A rigid square loop of side 'a' and carrying current $$I_2$$ is lying on a horizontal surface near a long current $$I_1$$ carrying wire in the same plane as shown in figure. The net force on the loop due to the wire will be:

The net force on a rectangular loop near a long straight wire carrying current $$I_1$$ is calculated by considering the forces on each segment of the loop:

1. Forces on Horizontal Segments (QR and SP):

The magnetic field due to $$I_1$$ is perpendicular to these segments. However, for every small element on QR, there is a corresponding element on SP experiencing an equal and opposite force. Thus, these forces cancel each other out.

2. Force on Segment PQ (Distance a):

The magnetic field at distance a is $$B_1 = \frac{\mu_0 I_1}{2\pi a}$$. The force $$F_1$$ on segment PQ (length a) is:

$$F_1 = I_2 B_1 a = I_2 \left( \frac{\mu_0 I_1}{2\pi a} \right) a = \frac{\mu_0 I_1 I_2}{2\pi}$$

Since the currents $$I_1$$ and $$I_2$$ in PQ are in the same direction, this is an attractive force (towards the wire).

3. Force on Segment RS (Distance 2a):

The magnetic field at distance 2a is $$B_2 = \frac{\mu_0 I_1}{2\pi (2a)}$$. The force $$F_2$$ on segment RS is:

$$F_2 = I_2 B_2 a = I_2 \left( \frac{\mu_0 I_1}{4\pi a} \right) a = \frac{\mu_0 I_1 I_2}{4\pi}$$

Since the currents are in opposite directions, this is a repulsive force (away from the wire).

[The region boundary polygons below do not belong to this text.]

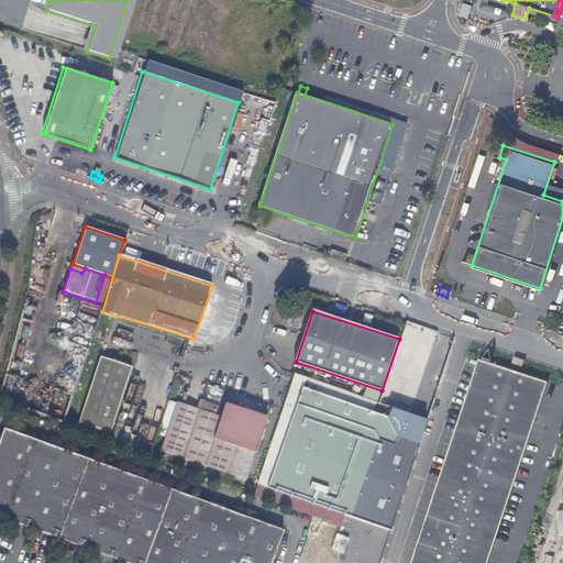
[(133,364),(101,354),(79,421),(111,431),(133,364)]
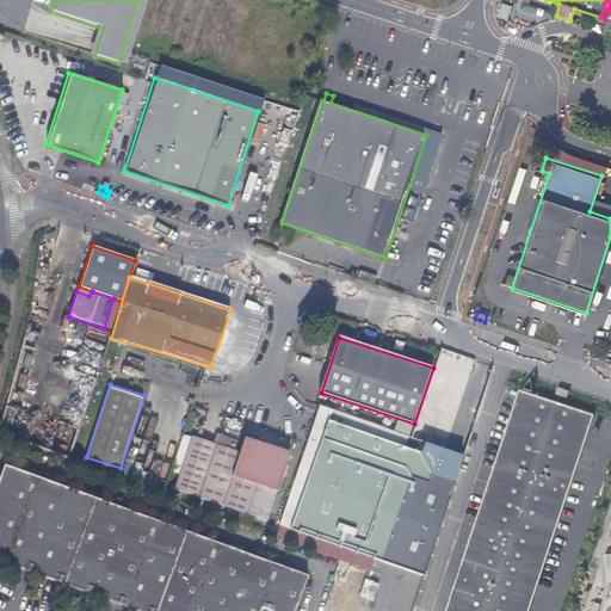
[(561,399),(565,389),(554,386),(549,395),(561,399)]
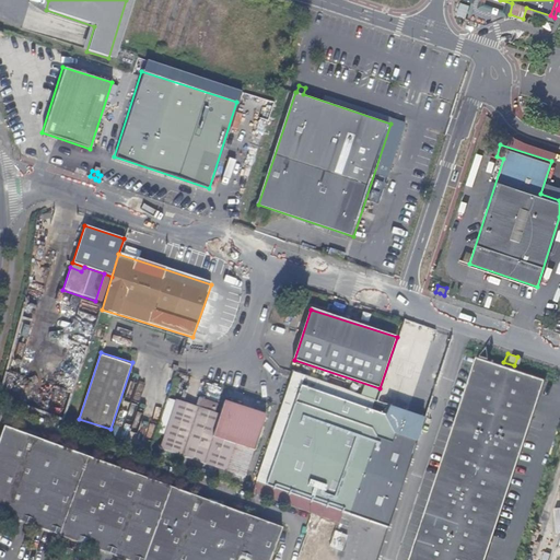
[(483,559),(543,380),(478,359),(410,559),(483,559)]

4. Net Force ($$F_{net}$$):

The net force is the difference between the attractive and repulsive forces:

$$F_{net} = F_1 - F_2$$$$F_{net} = \frac{\mu_0 I_1 I_2}{2\pi} - \frac{\mu_0 I_1 I_2}{4\pi}$$

$$F_{net} = \frac{\mu_0 I_1 I_2}{4\pi}$$

Since $$F_1 > F_2$$, the net force is attractive (directed toward the wire).

$$\boxed{F_{net} = \frac{\mu_0 I_1 I_2}{4\pi}}$$